Clinical Documentation Improvement

All healthcare facilities – irrespective of whether they are a business enterprise or a charitable institution – have to be financially viable in order to continue to provide services.  Clinical documentation improvement (CDI) programs have evolved from being an informal part of the process to becoming the backbone of the facilities financial viability.  Essential for patient safety and care, quality ratings, accurate reimbursement and reduced physician queries, CDI programs are required and necessary for consistent and complete documentation.  With the transition to ICD-10, documentation integrity becomes critical as it gives an accurate image of clinical severity along with providing medical justification for MS-DRG and code assignments.

In order to enjoy the full benefits from ICD-10 and meaningful use, data collection techniques have to improve with healthcare providers looking at data collection as a comprehensive initiative to ensure effective and safe patient care.  While many large healthcare facilities have invested in automated systems to improve clinical note taking, there are a number of things that the smaller practices can follow to ensure best and accurate clinical documentation.

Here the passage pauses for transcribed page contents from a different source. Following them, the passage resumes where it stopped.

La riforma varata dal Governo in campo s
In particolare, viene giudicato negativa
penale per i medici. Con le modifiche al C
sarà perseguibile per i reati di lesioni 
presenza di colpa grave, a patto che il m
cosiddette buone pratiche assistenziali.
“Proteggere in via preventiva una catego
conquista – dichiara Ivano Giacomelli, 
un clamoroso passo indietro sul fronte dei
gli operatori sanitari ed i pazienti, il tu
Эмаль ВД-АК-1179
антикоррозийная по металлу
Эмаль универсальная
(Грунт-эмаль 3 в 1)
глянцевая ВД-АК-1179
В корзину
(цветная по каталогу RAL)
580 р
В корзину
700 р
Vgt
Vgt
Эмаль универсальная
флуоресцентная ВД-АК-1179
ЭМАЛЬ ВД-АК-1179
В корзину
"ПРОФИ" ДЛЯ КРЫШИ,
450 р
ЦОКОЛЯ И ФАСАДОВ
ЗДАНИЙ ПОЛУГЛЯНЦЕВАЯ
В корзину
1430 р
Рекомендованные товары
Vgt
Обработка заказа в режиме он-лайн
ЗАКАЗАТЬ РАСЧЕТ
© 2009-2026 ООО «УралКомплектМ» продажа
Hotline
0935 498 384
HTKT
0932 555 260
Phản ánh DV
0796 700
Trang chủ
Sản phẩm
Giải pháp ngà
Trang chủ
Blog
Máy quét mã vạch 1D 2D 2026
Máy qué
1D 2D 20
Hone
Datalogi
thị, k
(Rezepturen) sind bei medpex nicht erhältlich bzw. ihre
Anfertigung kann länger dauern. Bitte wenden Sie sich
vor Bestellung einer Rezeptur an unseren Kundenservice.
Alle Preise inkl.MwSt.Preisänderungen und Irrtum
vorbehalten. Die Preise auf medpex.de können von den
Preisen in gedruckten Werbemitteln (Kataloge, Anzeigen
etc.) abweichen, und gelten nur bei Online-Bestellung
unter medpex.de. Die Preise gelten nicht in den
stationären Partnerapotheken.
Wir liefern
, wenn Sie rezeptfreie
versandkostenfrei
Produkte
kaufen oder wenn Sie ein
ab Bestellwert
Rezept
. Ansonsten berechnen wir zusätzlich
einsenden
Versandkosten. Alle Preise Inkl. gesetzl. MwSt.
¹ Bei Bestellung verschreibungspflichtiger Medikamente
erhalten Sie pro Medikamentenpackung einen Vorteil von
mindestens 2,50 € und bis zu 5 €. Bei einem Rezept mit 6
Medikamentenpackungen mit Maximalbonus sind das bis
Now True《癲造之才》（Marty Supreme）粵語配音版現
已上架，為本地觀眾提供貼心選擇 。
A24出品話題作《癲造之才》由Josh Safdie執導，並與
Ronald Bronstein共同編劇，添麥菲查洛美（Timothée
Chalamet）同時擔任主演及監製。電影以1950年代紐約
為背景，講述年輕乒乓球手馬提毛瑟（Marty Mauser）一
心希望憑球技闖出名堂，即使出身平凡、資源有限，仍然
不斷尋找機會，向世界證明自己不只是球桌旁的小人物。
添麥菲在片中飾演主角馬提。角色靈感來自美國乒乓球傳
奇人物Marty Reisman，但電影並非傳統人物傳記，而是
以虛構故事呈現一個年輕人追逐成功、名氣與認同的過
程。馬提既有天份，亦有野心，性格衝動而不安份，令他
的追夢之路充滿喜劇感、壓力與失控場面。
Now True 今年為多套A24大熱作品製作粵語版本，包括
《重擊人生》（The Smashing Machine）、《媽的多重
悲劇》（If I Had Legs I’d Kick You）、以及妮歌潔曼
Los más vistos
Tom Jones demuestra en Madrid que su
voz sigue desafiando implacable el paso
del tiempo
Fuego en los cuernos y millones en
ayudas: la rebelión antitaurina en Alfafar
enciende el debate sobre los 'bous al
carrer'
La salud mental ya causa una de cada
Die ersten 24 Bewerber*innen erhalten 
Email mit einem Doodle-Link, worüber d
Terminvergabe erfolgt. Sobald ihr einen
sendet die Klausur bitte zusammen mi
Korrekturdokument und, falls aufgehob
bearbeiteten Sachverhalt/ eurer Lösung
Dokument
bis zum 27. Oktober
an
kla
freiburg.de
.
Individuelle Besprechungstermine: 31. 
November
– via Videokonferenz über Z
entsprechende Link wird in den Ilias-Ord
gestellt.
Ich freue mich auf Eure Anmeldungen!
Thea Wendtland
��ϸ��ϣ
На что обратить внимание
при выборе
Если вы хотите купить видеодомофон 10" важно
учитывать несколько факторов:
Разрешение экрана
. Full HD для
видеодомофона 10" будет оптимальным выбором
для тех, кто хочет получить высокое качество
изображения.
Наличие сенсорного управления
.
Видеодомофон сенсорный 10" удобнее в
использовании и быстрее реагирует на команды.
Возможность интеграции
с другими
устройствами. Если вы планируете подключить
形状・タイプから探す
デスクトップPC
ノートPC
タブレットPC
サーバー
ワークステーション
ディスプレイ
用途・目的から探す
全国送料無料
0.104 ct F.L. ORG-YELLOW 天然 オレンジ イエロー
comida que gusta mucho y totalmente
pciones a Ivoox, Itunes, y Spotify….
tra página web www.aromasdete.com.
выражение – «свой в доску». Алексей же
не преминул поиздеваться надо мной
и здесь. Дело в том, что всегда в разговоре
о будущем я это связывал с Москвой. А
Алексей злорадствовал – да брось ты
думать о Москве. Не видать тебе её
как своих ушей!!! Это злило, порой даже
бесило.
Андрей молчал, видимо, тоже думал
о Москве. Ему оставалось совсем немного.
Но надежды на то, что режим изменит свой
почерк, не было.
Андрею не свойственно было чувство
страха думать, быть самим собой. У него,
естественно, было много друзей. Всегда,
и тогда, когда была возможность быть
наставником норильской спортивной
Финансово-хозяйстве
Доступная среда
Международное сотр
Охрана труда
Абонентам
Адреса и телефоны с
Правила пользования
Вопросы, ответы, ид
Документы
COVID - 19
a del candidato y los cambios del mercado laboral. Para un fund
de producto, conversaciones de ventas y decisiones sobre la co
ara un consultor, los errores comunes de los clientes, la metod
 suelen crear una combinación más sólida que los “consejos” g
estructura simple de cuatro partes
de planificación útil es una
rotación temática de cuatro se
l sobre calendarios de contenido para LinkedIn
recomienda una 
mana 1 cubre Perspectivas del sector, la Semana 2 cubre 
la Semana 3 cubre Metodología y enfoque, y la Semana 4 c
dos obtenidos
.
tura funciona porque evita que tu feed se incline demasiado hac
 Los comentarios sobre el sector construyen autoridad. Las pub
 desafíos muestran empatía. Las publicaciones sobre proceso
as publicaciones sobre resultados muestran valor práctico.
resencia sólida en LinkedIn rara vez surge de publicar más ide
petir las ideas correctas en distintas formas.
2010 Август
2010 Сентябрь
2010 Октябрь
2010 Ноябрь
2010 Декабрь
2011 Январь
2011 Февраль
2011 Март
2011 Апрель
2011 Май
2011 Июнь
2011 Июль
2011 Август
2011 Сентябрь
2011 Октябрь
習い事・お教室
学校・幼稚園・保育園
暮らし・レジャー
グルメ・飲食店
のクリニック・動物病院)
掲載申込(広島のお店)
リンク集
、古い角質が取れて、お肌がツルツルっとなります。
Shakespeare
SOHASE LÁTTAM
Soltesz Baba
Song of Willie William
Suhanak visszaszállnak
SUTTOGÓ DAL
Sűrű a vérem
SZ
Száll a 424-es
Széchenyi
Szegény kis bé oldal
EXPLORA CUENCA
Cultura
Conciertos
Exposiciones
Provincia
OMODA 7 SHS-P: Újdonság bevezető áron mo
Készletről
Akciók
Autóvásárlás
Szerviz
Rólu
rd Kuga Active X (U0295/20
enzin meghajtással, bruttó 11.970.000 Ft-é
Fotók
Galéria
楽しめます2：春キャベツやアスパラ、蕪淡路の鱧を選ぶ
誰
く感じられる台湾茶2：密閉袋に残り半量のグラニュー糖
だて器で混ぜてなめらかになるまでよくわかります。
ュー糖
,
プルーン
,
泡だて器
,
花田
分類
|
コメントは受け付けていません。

Create guidelines for best practice

The most important step to clinical documentation improvement is to create guidelines that match the best practices and industry standards.  The aim is to provide clarity and brevity while keeping the needs of other readers in mind.  According to the American College of Physicians, practices should define guidelines based on “consensus-driven professional standards unique to individual specialties.”

Constant training and education programs

Your staff may be familiar with documentation standards, but in this rapidly changing healthcare environment, it is important that they upgrade themselves regularly.  Training should be an ongoing process as there are constant upgrades and improvements to EHR software, changes in regulations and the requirements of payers.  Constant and regular training will definitely improve the skill level of your staff in not just documentation but also in identification and rectification of problems.

Appoint a physician advisor/champion

A good way to reduce the practice’s reliance on vendors and third party trainers is to appoint a physician advisor/champion to spearhead the CDI program.  The advisor needs to be enthusiastic about the program, complete knowledge of best documentation practices and a good role model.  The advisor is the core of the program – someone who is there to answer questions from other physicians and support staff.  The effectiveness of the CDI program will depend a lot on the advisor’s drive and commitment to the program.

Monitor performance metrics

Although CDI programs help improve the financial viability of the facility, this alone is not a metric to measure the effectiveness of the program.  To really benefit from the program, it is important that the following performance metrics are monitored.

  • Number of cases reviewed and time spent per case
  • Physician response rates
  • Agreement / disagreement rates of physicians
  • Response time to queries
  • Expected versus observed death rates
  • DRG shift rates.

The facility also needs to analyze these results to find out which physicians are queried most often and which diagnosis is queried the maximum – there may be a need for further education/training for physicians / coders.

More access to EHRs for patients

Making mistakes is human and it is inevitable that physicians will make documentation errors at times.  Allowing greater access to patients to review their medical records helps in finding these errors.  Making use of technology, to allow patients to review their medical records on an online portal can and will help the facility to improve the accuracy of its documentation.  As it is, according to the requirements of Stage 2 Meaningful Use, allowing patients access to their medical records is mandatory – why wait to implement the same.